Newswire photos by Erik Maahs
The above collage pulls together photographs taken from the Speak Up XU protest, a local Cincinnati protest, the COBRA takeover of SLAB and the sit-in at Gallagher Student Center
BY HEATHER GAST AND ALEX BUDZYNSKI, editor-in-chief and managing editor


Students of color at Xavier have consistently had to fight more to have less. Though this burden has been passed down for decades, Black students have grown more insistent in their collective activism on campus alongside the national Black Lives Matter (BLM) protests last year.

As a newspaper of primarily White students, we see it as our duty to elevate the work of Black students as doing our part to sustain their momentum. Keeping their work in the conversation of campus is the least we feel we can do. As such, Newswire, intentionally featured content surrounding anti-racism work by students, the BLM movement or concerns about racial relations in America in each paper last semester.

In prominent news outlets, concerns over inequity like the ones raised by Xavier students rise to the surface and then immediately die away by the next news cycle. As a university, it is our collective responsibility to divulge the many untelevized incidents of bias and discrimination that occur on and around our campus. It is not enough to wait until another Black person is shot before BLM is picked up again by the news media.

The Capitol insurrection should have served as a wakeup call to the nation about the organizing power of White supremacists. That conversation has passed, and there’s little that a college news outlet can do about that. However, we can make a difference on what people talk about here.

This past semester we have seen the grassroots formation of the Speak Up XU Protest, organized by Black student leaders and amassing a crowd of hundreds of Xavier students on a Friday afternoon in September. Upon hearing testimonies at this protest, Newswire explored racial disparities within academic advising and counseling services.

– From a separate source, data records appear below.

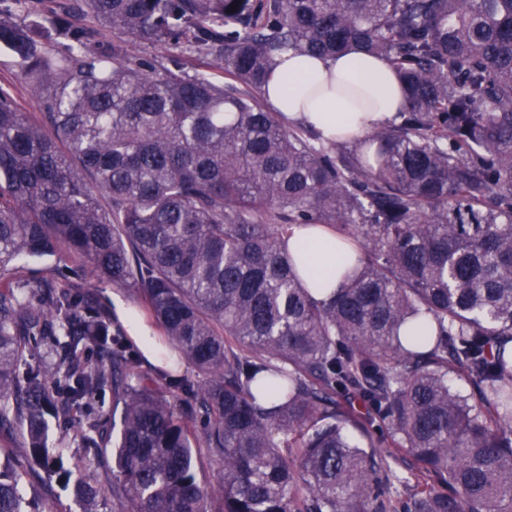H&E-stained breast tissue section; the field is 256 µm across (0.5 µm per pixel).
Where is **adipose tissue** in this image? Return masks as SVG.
<instances>
[{"label":"adipose tissue","mask_w":512,"mask_h":512,"mask_svg":"<svg viewBox=\"0 0 512 512\" xmlns=\"http://www.w3.org/2000/svg\"><path fill=\"white\" fill-rule=\"evenodd\" d=\"M355 92L367 97L368 105L355 104ZM262 96L273 111L310 126L326 140L364 136L374 126L396 121L405 103L404 89L389 65L358 49L335 58L284 55ZM335 240L327 228L297 226L288 241L298 266L325 272V280L316 284L323 292L339 284L331 250Z\"/></svg>","instance_id":"ef3b65f1"}]
</instances>
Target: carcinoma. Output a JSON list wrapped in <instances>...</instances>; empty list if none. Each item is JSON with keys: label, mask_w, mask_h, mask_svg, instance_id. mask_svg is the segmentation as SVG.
<instances>
[{"label": "carcinoma", "mask_w": 512, "mask_h": 512, "mask_svg": "<svg viewBox=\"0 0 512 512\" xmlns=\"http://www.w3.org/2000/svg\"><path fill=\"white\" fill-rule=\"evenodd\" d=\"M38 2L43 39L0 8L42 115L0 86V428L28 462L71 480L51 417L111 444L118 512H512V0ZM353 47L394 69L400 122L325 141L259 99L281 56ZM301 225L358 249L327 299ZM62 251L135 289L186 373L143 370L81 268L21 264ZM107 388L114 435L83 414ZM4 467L0 512H26Z\"/></svg>", "instance_id": "1"}]
</instances>
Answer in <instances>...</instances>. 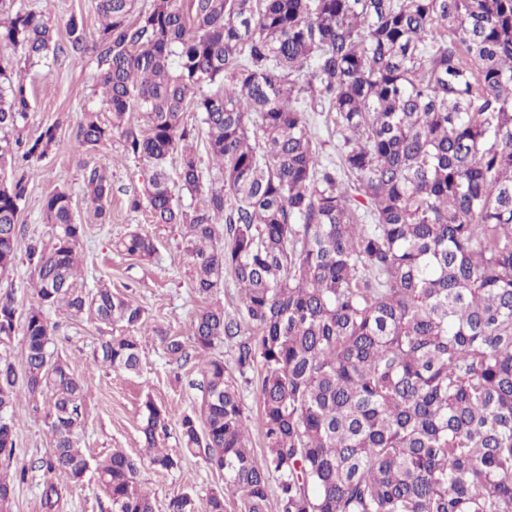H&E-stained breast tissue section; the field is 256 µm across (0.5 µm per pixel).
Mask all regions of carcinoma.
<instances>
[{
    "instance_id": "cac0c4a2",
    "label": "carcinoma",
    "mask_w": 512,
    "mask_h": 512,
    "mask_svg": "<svg viewBox=\"0 0 512 512\" xmlns=\"http://www.w3.org/2000/svg\"><path fill=\"white\" fill-rule=\"evenodd\" d=\"M12 6L0 0V42L25 62L96 60L112 122L88 115L78 147L120 134L151 171L129 205L183 226L196 293L213 297L226 276L238 287L237 307H204L186 338L152 328L177 366L199 359L202 398L179 417L181 449L224 474L205 501L182 492L168 512H225L228 497L240 512H512V0H96L97 36L73 16L63 43ZM13 68L0 58L1 171L43 159L59 129L32 142L6 133L30 110ZM137 110L145 131L126 122ZM188 110L222 176L205 193ZM319 110L337 165L313 140L306 113ZM177 185L203 197L186 208ZM27 193L24 175L0 180V282L17 263ZM85 195L106 223L102 169ZM43 212L51 242L26 253L37 304L19 313L0 294V339L23 328L22 374L0 363V512L29 472L13 464L19 386L35 402L52 394L43 512H61L59 480L89 470L112 512H155L136 459L80 448L87 379L57 353L46 316L90 309L130 329L95 361L131 374L144 308L107 287L74 288L84 225L63 187ZM116 248L142 260L156 251L137 230ZM218 344L234 367L211 355ZM257 369L260 460L240 384ZM142 414L149 463L178 467L158 442L168 413L148 397Z\"/></svg>"
}]
</instances>
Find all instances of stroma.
Here are the masks:
<instances>
[{"instance_id": "35a3bbf8", "label": "stroma", "mask_w": 512, "mask_h": 512, "mask_svg": "<svg viewBox=\"0 0 512 512\" xmlns=\"http://www.w3.org/2000/svg\"><path fill=\"white\" fill-rule=\"evenodd\" d=\"M18 3L39 12L58 39H65L68 21L74 15L83 18L88 36L97 34L99 18L94 0H18ZM0 56L13 59L15 68L22 70L30 93L31 109L19 124L17 135L32 141L47 125L59 126L55 145L37 163L34 175L29 178L28 194L19 217L18 254H25L33 242H49L51 227L43 216L42 203L56 187H66L75 219L84 225L83 271L76 288L88 292L106 285L127 292L144 307L148 325L190 336L194 316L207 301L195 293L187 274L188 259L180 228L152 223L147 209L133 210L128 205L129 197L142 193L149 177L147 167L125 153L118 137L99 152L76 150L77 134L86 113H96L105 123L112 119L111 112L101 104L95 59L87 56L74 60L62 56L47 66L30 65L17 59L13 48L3 42ZM95 167L106 168L112 182L111 218L106 224L88 221L90 203L85 196V182ZM135 229L148 232L155 239L157 251L151 260H140L116 250V242ZM47 315L56 326L58 353L77 374L90 379L81 443L87 456H101L114 448L139 456L142 402L149 397L171 417L159 443L179 457L177 468L168 472L148 465L140 469L138 485L151 497L155 512H167L170 499L177 493L190 491L203 499L223 487L224 479L219 473L210 470L201 459L181 452L177 420L201 401L200 375L194 365L178 369L182 380L174 382L171 372L175 369L151 331L140 337L143 361L139 376L112 371L96 365L94 354L101 340L124 334V327L106 325L89 311L76 318L65 310L53 308ZM31 407L27 394L17 392V459L25 464L47 456L53 448L50 432ZM65 512H111V502L94 474H87L81 483L70 486Z\"/></svg>"}]
</instances>
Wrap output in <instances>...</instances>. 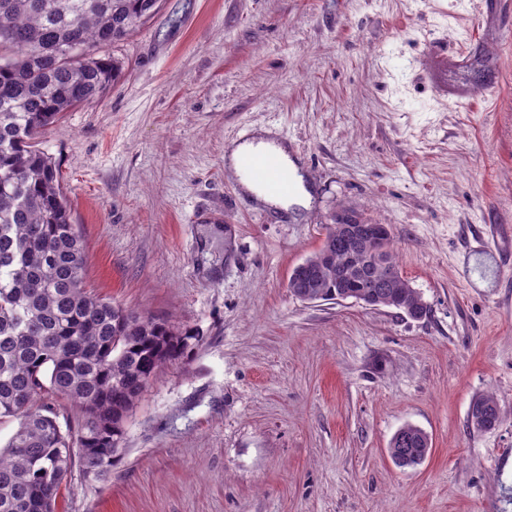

Over the summer, Black students formed the Coalition of Black Revolutionaries and Allies (COBRA) that created a list of demands and organized the Gallagher Student Center sit-in, challenging Xavier to be and do better. Black student leaders performed a takeover of the October Student Leadership Advisory Board meeting. Soon after, the Civil Rights Commission emerged, existing as a space where students of color can directly communicate their experiences to administrators.

Newswire printed opinions from Black students about the racial unrest in our country and locally, in addition to issuing the campus-wide opinion prompt, “How does racism manifest at Xavier, if at all?” All of this monumental work has been done in conjunction with regularly events and meetings hosted by the Black Student Association, Gentlemen Organized for Achievement and Leadership and Ladies with an Emphasis on Achievement and Distinction, as well as the newly formed Black Care Club.

These incredible strides are certainly reason for celebration. However, it is equally important to recognize that for years Black students have not received what they have requested and earned. It is therefore vital that Newswire continues our weekly coverage of Black student activism this semester.

Now is not the time for complacency. We must use our words and actions to continually re-emphasize the need for racial justice on this campus. As Seriah Barnes said on Newswire Live, “There is very rarely people that want to cover a situation like this…(it’s) making sure you guys elevate Black voices and make sure that you’re listening as well as trying to push them up so that they’re heard by people that don’t want to listen.”

To the entire Xavier community: let this be a challenge to do more. The Center for Diversity and Inclusion is currently sponsoring MLK week, the theme of which is Find Your Voice. Reflective and action-oriented events are continuing until Friday, serving as spaces to discern what you can do to advance racial justice on this campus.